Arandu's support was immediate, and Guaraci, convinced by the military utility, gave his endorsement. The meeting ended with the planning of the first mining teams and the creation of a guard corps to protect the future river road.

Leaving the Center, Ubirajara felt the real weight of his responsibilities. He observed the body paint of the people passing by complex jenipapo designs indicating clans and lineages.

He realized that to rule a growing nation, he needed more than authority; he needed an image that inspired reverence.

The model of communal malocas, where everyone heard everything and privacy was non-existent, was beginning to stifle his ability to plan and to be seen as something "above" the ordinary.

"I need my own residence," he thought, walking toward the river. "A house that symbolizes the center of power, separate from the constant bustle. A mansion that functions as both palace and office. With gardens, guards, and space for the treasury and documents."

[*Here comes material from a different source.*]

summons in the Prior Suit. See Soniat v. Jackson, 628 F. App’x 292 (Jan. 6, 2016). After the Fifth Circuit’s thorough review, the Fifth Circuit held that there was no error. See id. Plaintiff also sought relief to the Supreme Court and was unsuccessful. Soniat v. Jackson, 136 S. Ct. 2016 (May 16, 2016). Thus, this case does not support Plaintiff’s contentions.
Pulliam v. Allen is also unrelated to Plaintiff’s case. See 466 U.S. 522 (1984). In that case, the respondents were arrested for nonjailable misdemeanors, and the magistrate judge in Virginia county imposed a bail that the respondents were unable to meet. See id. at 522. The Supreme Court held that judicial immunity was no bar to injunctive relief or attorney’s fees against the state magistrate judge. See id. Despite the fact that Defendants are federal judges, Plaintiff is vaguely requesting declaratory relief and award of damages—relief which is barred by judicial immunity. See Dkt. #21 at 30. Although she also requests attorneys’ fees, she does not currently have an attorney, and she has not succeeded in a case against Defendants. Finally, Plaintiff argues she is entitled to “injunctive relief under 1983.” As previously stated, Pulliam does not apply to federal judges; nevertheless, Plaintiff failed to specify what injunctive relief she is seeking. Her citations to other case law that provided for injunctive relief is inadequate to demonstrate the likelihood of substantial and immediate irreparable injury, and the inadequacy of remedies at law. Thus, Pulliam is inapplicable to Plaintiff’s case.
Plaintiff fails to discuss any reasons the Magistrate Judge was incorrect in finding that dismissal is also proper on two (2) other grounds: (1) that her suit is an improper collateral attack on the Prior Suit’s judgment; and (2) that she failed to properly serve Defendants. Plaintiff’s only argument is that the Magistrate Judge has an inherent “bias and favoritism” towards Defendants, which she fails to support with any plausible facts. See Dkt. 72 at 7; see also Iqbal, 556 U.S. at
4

He could already visualize the location: a high ground offering a panoramic view of the Paraíba do Sul River. He intended to pave the access with rocks from a granite quarry he had noticed during his return, facilitating the river transport of materials.

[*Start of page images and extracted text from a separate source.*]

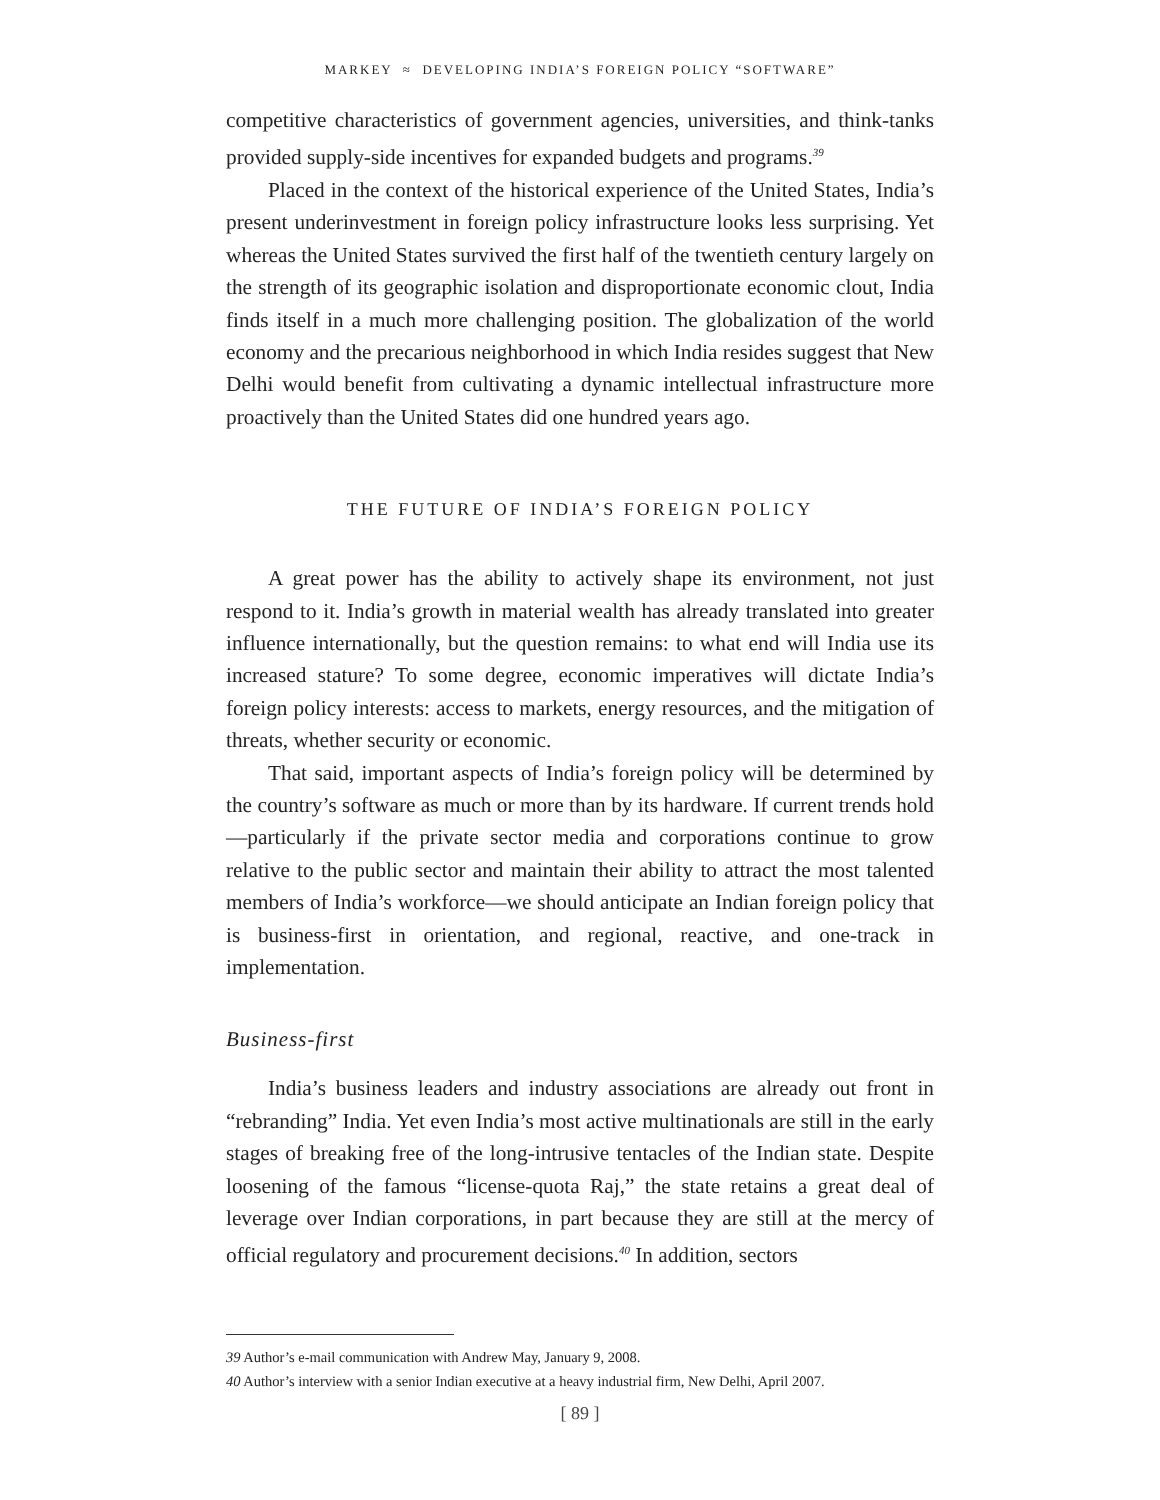MARKEY ≈ DEVELOPING INDIA’S FOREIGN POLICY “SOFTWARE”
competitive characteristics of government agencies, universities, and think-tanks provided supply-side incentives for expanded budgets and programs.<sup>39</sup>
Placed in the context of the historical experience of the United States, India’s present underinvestment in foreign policy infrastructure looks less surprising. Yet whereas the United States survived the first half of the twentieth century largely on the strength of its geographic isolation and disproportionate economic clout, India finds itself in a much more challenging position. The globalization of the world economy and the precarious neighborhood in which India resides suggest that New Delhi would benefit from cultivating a dynamic intellectual infrastructure more proactively than the United States did one hundred years ago.
THE FUTURE OF INDIA’S FOREIGN POLICY
A great power has the ability to actively shape its environment, not just respond to it. India’s growth in material wealth has already translated into greater influence internationally, but the question remains: to what end will India use its increased stature? To some degree, economic imperatives will dictate India’s foreign policy interests: access to markets, energy resources, and the mitigation of threats, whether security or economic.
That said, important aspects of India’s foreign policy will be determined by the country’s software as much or more than by its hardware. If current trends hold—particularly if the private sector media and corporations continue to grow relative to the public sector and maintain their ability to attract the most talented members of India’s workforce—we should anticipate an Indian foreign policy that is business-first in orientation, and regional, reactive, and one-track in implementation.
Business-first
India’s business leaders and industry associations are already out front in “rebranding” India. Yet even India’s most active multinationals are still in the early stages of breaking free of the long-intrusive tentacles of the Indian state. Despite loosening of the famous “license-quota Raj,” the state retains a great deal of leverage over Indian corporations, in part because they are still at the mercy of official regulatory and procurement decisions.<sup>40</sup> In addition, sectors
39 Author’s e-mail communication with Andrew May, January 9, 2008.
40 Author’s interview with a senior Indian executive at a heavy industrial firm, New Delhi, April 2007.
[ 89 ]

He wanted the village to stop being a village and become a capital, with paved streets and an aesthetic that screamed progress.

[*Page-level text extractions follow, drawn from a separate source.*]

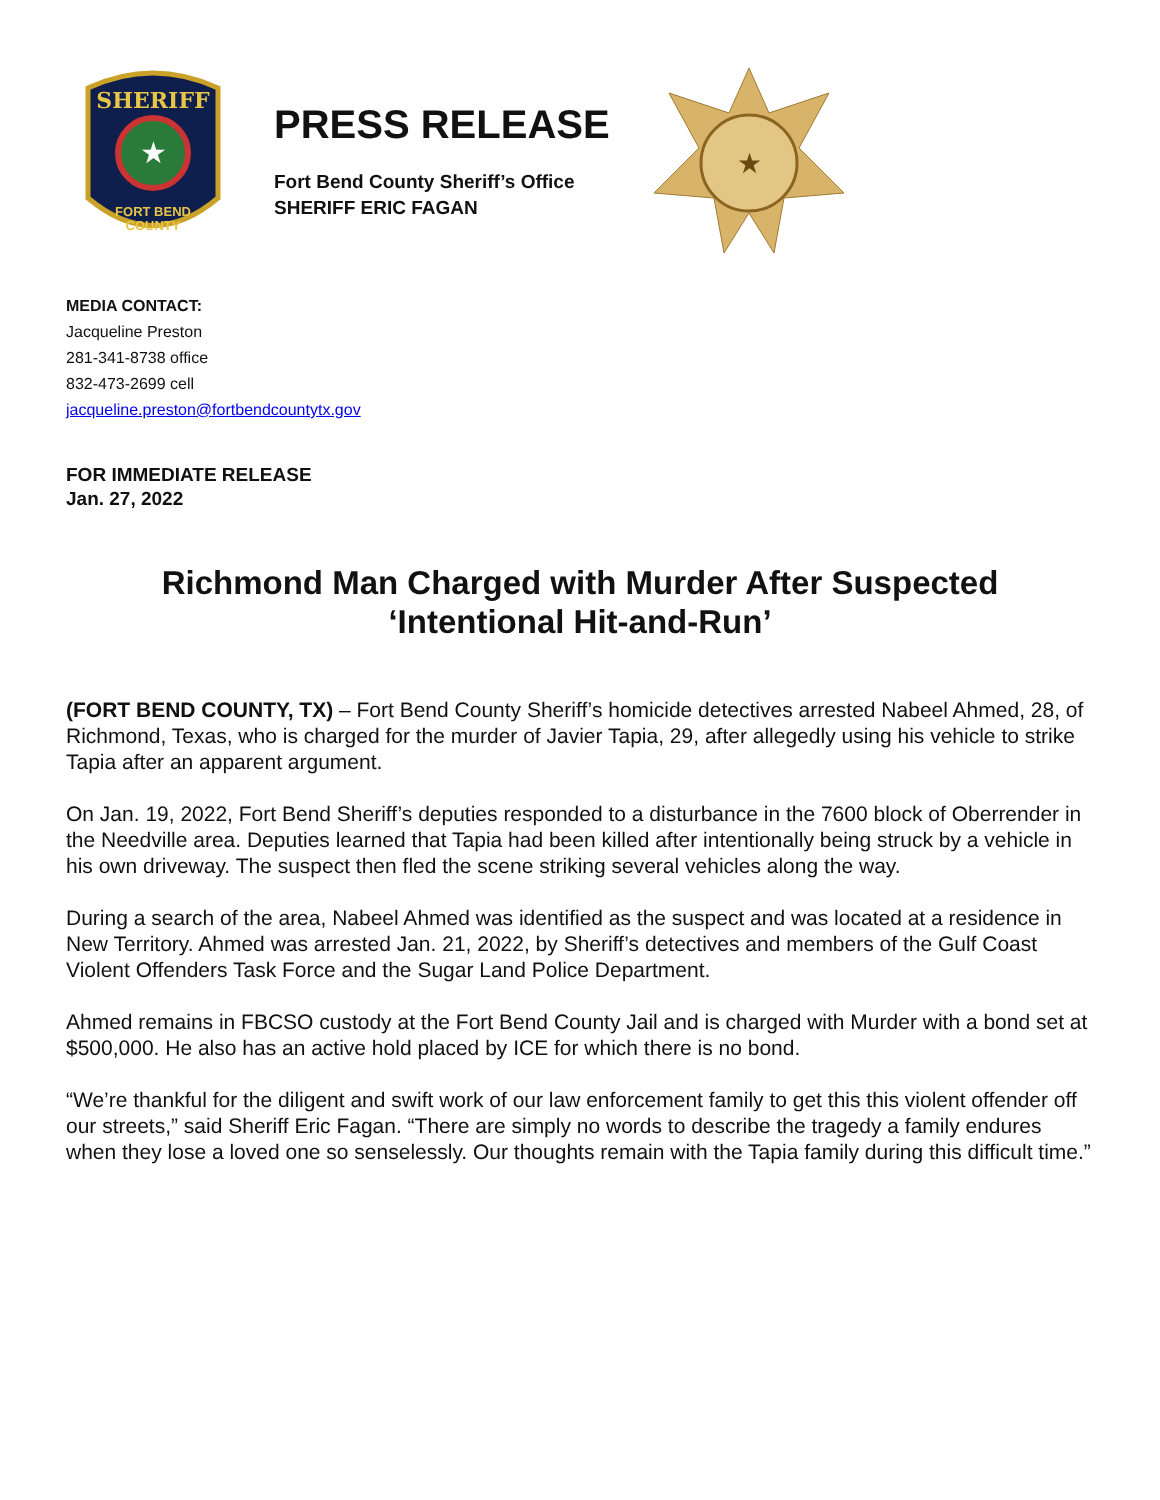★
SHERIFF
FORT BEND
COUNTY
PRESS RELEASE
Fort Bend County Sheriff’s Office
SHERIFF ERIC FAGAN
★
MEDIA CONTACT:
Jacqueline Preston
281-341-8738 office
832-473-2699 cell
jacqueline.preston@fortbendcountytx.gov
FOR IMMEDIATE RELEASE
Jan. 27, 2022
Richmond Man Charged with Murder After Suspected
‘Intentional Hit-and-Run’
(FORT BEND COUNTY, TX) – Fort Bend County Sheriff’s homicide detectives arrested Nabeel Ahmed, 28, of Richmond, Texas, who is charged for the murder of Javier Tapia, 29, after allegedly using his vehicle to strike Tapia after an apparent argument.
On Jan. 19, 2022, Fort Bend Sheriff’s deputies responded to a disturbance in the 7600 block of Oberrender in the Needville area. Deputies learned that Tapia had been killed after intentionally being struck by a vehicle in his own driveway. The suspect then fled the scene striking several vehicles along the way.
During a search of the area, Nabeel Ahmed was identified as the suspect and was located at a residence in New Territory. Ahmed was arrested Jan. 21, 2022, by Sheriff’s detectives and members of the Gulf Coast Violent Offenders Task Force and the Sugar Land Police Department.
Ahmed remains in FBCSO custody at the Fort Bend County Jail and is charged with Murder with a bond set at $500,000. He also has an active hold placed by ICE for which there is no bond.
“We’re thankful for the diligent and swift work of our law enforcement family to get this this violent offender off our streets,” said Sheriff Eric Fagan. “There are simply no words to describe the tragedy a family endures when they lose a loved one so senselessly. Our thoughts remain with the Tapia family during this difficult time.”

When he finally entered the maloca to face what he imagined would be a "tribunal of wives," he found a scene that disarmed him.

Anahi and Iara were sitting on the floor, listening intently as Tainá taught them the technique of weaving cotton fibers with a new type of spindle Ubirajara had suggested before leaving. Tainá's authority was absolute and natural; she did not shout; she led. The two new consorts seemed to have accepted their role under the matriarch's supervision.

Ubirajara smiled at Tainá a silent apology and a thank you for the domestic peace. She returned the look with an intensity that seemed to read his soul.

"We need to talk privately, Ubirajara," she said, rising with slow grace.

They moved to a more private corner of the village, near a kapok tree with generous shade behind the palisade. The sun was nearly set, painting the sky with brushstrokes of orange, violet, and a deep gold that reflected in the river.

"You left something behind before you departed something that grew while you were mapping the mountains," she began, her voice low and steady.

She took his hand and placed it over her womb, still flat beneath the cotton, but radiating a different kind of heat. "I am carrying your blood. You will have a child."

Ubirajara froze. Time seemed to stop, and the sound of construction in the distance became an indistinct hum. A violent mixture of emotions hit him in waves: an overwhelming happiness he had never felt in his previous life, a primal protective instinct that made his muscles tense, and, immediately after, a cold terror.

"I've barely even hit puberty in this world properly..." he thought, his mind spinning like a gear out of control. "I have the responsibility of an entire nation on my back, an imminent war against the Aruaques knocking at the door, and now a child?"

He looked at Tainá, who smiled with pure hope and unwavering confidence in him. He hugged her tightly, hiding his face in her neck, breathing in the scent of urucum and skin.

"He will be a great warrior... or a sage who will change the world," he whispered.

But internally, Ubirajara's modern self was recalculating every plan. He looked at the river, seeing the reflection of the rising moon, and cursed silently.